Today I skipped yoga because I decided I could better achieve inner peace by attending to some tasks that I've been putting off. One of these tasks was to sew some patches onto Caroline's Brownie vest. The sewing machine lives in the basement, and I have to bring it upstairs to use it, the cord runs across the kitchen floor, you get the picture, right? Not a fun thing to do with three kids around. Anyway, I was sewing (or trying to--my brown thread ran out) and it got me to thinking about the only known picture of me in my Brownie uniform. I remember exactly what it looks like--it was taken the day I officially became a Brownie. I was in second grade, I even had on the lovely beanie. The kitchen wallpaper in the background was an awesome late-seventies orange and yellow pattern. The thing is, I know I have this picture somewhere. I am certain that I took it from my parents at some point.

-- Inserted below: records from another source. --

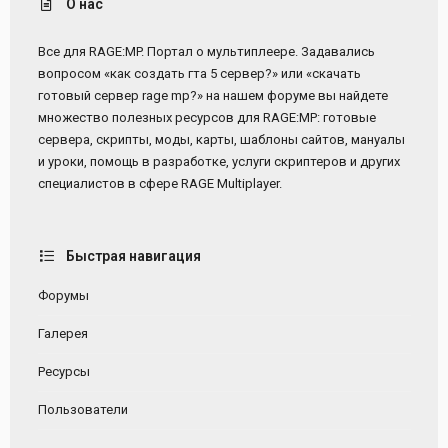
О нас
Все для RAGE:MP. Портал о мультиплеере. Задавались
вопросом «как создать гта 5 сервер?» или «скачать
готовый сервер rage mp?» на нашем форуме вы найдете
множество полезных ресурсов для RAGE:MP: готовые
сервера, скрипты, моды, карты, шаблоны сайтов, мануалы
и уроки, помощь в разработке, услуги скриптеров и других
специалистов в сфере RAGE Multiplayer.
Быстрая навигация
Форумы
Галерея
Ресурсы
Пользователи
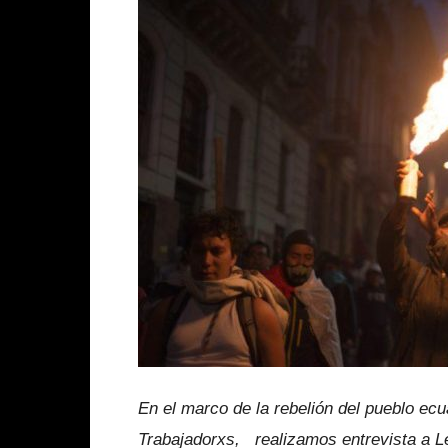
En el marco de la rebelión del pueblo ec
Trabajadorxs, realizamos entrevista a 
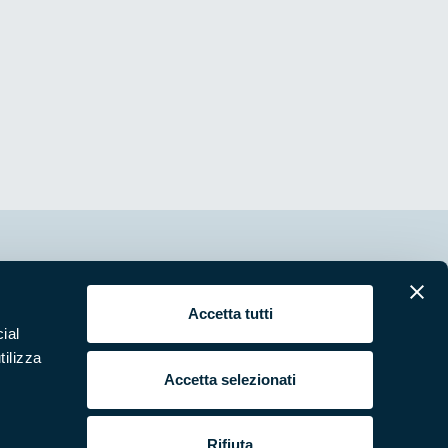
erari
News e appuntamenti
Accetta tutti
ura
Punti di interesse
ial
 e Video
Pubblicazioni
tilizza
Accetta selezionati
ende Natura in Campo
Programmi e progetti
si e bandi
Studi e ricerche
Rifiuta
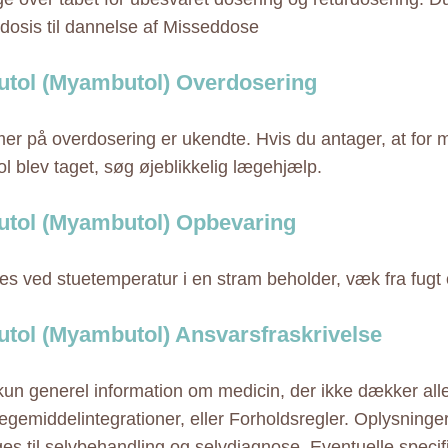
 dosis til dannelse af Misseddose
tol (Myambutol) Overdosering
r på overdosering er ukendte. Hvis du antager, at for 
l blev taget, søg øjeblikkelig lægehjælp.
tol (Myambutol) Opbevaring
s ved stuetemperatur i en stram beholder, væk fra fugt 
tol (Myambutol) Ansvarsfraskrivelse
 kun generel information om medicin, der ikke dækker alle
ægemiddelintegrationer, eller Forholdsregler. Oplysninge
ges til selvbehandling og selvdiagnose. Eventuelle specif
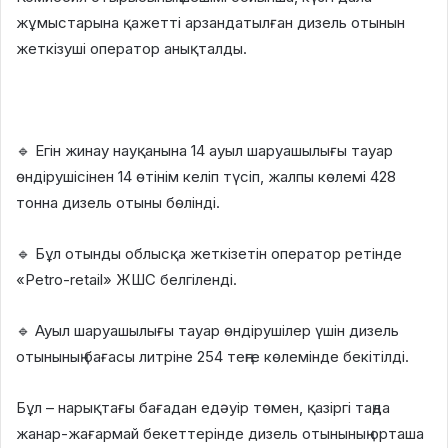
жұмыстарына қажетті арзандатылған дизель отынын
жеткізуші оператор анықталды.
🔹 Егін жинау науқанына 14 ауыл шаруашылығы тауар
өндірушісінен 14 өтінім келіп түсіп, жалпы көлемі 428
тонна дизель отыны бөлінді.
🔹 Бұл отынды облысқа жеткізетін оператор ретінде
«Petro-retail» ЖШС белгіленді.
🔹 Ауыл шаруашылығы тауар өндірушілер үшін дизель
отынының бағасы литріне 254 теңге көлемінде бекітілді.
Бұл – нарықтағы бағадан едәуір төмен, қазіргі таңда
жанар-жағармай бекеттерінде дизель отынының орташа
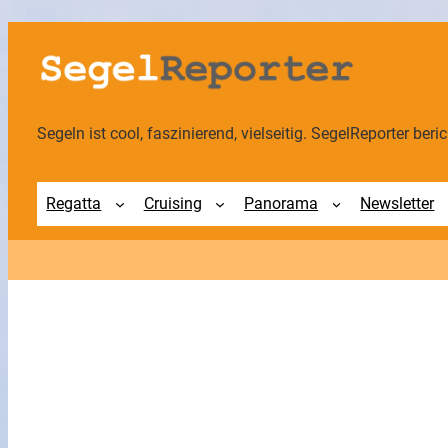
Segeln ist cool, faszinierend, vielseitig. SegelReporter berich
Regatta
Cruising
Panorama
Newsletter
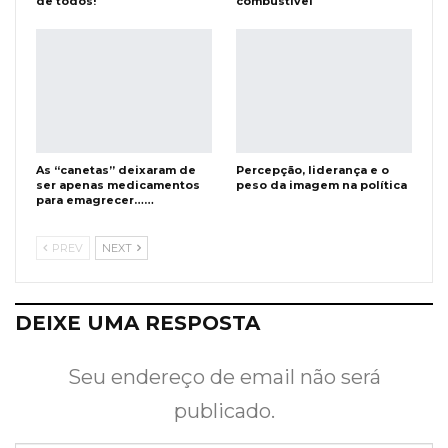
de todos!
combustível
As “canetas” deixaram de
Percepção, liderança e o
ser apenas medicamentos
peso da imagem na política
para emagrecer……
PREV
NEXT
DEIXE UMA RESPOSTA
Seu endereço de email não será
publicado.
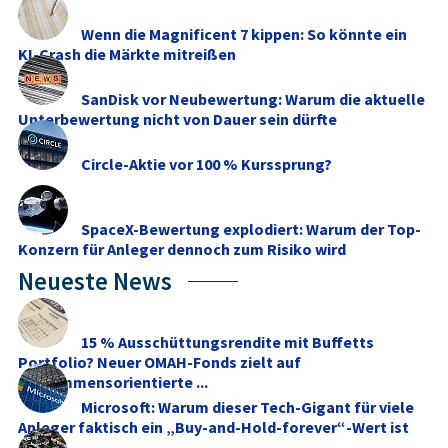
Wenn die Magnificent 7 kippen: So könnte ein
KI-Crash die Märkte mitreißen
SanDisk vor Neubewertung: Warum die aktuelle
Unterbewertung nicht von Dauer sein dürfte
Circle-Aktie vor 100 % Kurssprung?
SpaceX-Bewertung explodiert: Warum der Top-
Konzern für Anleger dennoch zum Risiko wird
Neueste News
15 % Ausschüttungsrendite mit Buffetts
Portfolio? Neuer OMAH-Fonds zielt auf
einkommensorientierte ...
Microsoft: Warum dieser Tech-Gigant für viele
Anleger faktisch ein „Buy-and-Hold-forever“-Wert ist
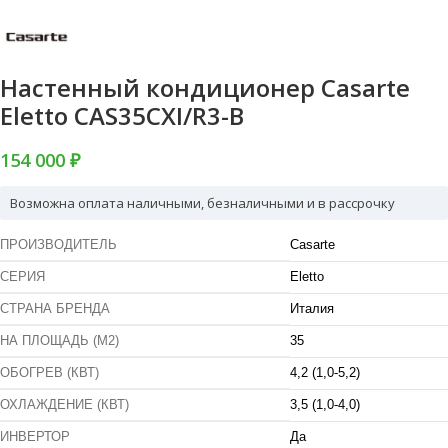
Настенный кондиционер Casarte
Eletto CAS35CXI/R3-B
154 000 ₽
Возможна оплата наличными, безналичными и в рассрочку
ПРОИЗВОДИТЕЛЬ
Casarte
СЕРИЯ
Eletto
СТРАНА БРЕНДА
Италия
НА ПЛОЩАДЬ (М2)
35
ОБОГРЕВ (КВТ)
4,2 (1,0-5,2)
ОХЛАЖДЕНИЕ (КВТ)
3,5 (1,0-4,0)
ИНВЕРТОР
Да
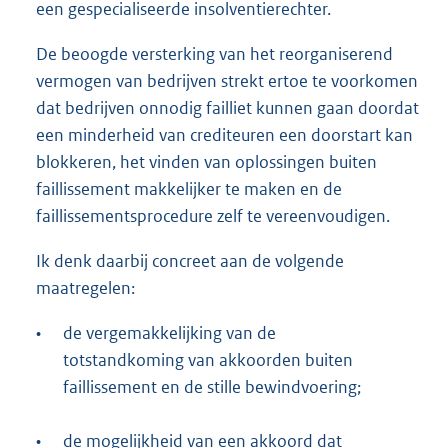
een gespecialiseerde insolventierechter.
De beoogde versterking van het reorganiserend
vermogen van bedrijven strekt ertoe te voorkomen
dat bedrijven onnodig failliet kunnen gaan doordat
een minderheid van crediteuren een doorstart kan
blokkeren, het vinden van oplossingen buiten
faillissement makkelijker te maken en de
faillissementsprocedure zelf te vereenvoudigen.
Ik denk daarbij concreet aan de volgende
maatregelen:
•
de vergemakkelijking van de
totstandkoming van akkoorden buiten
faillissement en de stille bewindvoering;
•
de mogelijkheid van een akkoord dat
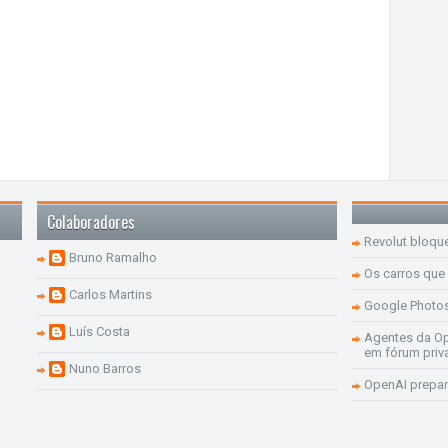
Colaboradores
Revolut bloqu
Bruno Ramalho
Os carros que
Carlos Martins
Google Photo
Luís Costa
Agentes da Op
em fórum priv
Nuno Barros
OpenAI prepar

Cut to me in the basement going through a rubbermaid box of almost every picture, card and letter I ever received in my life. And no, I didn't find the picture. Damn, I keep a lot of stuff! I mean, there were some treasures in there--ribbons from my swim team days and the first letter my brother ever wrote me while I was at Girl Scout camp in 1979. That letter is so old I'm afraid it will fall apart if I try to open it, but I remember thinking even back then that it was so sweet. But about 80% of the box was cards and letters. And here is where my sentimental, scrapbooking side does battle with my pragmatic, recycle-or-die side. Do I really need to keep every high school graduation card I ever received? Do I need to keep any of them? If I keep them (and every Christmas card, every birthday card, every "Congrats on yet another baby" card), won't they eventually get tossed when I'm old and gray? Or dead, for that matter? (hopefully I'll have reached old and gray by then)
When my grandfather passed away, we spent what seemed like hours going through memorabilia of his (granted, he was a college basketball coach, so his stuff was cooler and of slight historical value). And then I think we tossed a great deal of it. Do I want to burden my children and grandchildren with having to go through all this stuff? Maybe they'll just take one look and dump it all.
I'm leaning toward tossing out much of it and maybe scrapbooking a few items. That way, I can indulge my need to organize and still recycle! It's win-win (-win, for you Office fans out there).
1 comment:
Your bro, here. I say keep a representative sample or two from each milestone, significant relationship, etc. and dump the rest. Put the keepers in a chronologically organized album. Nice linear narrative for whoever has to clean up after you're gone. Be sweet!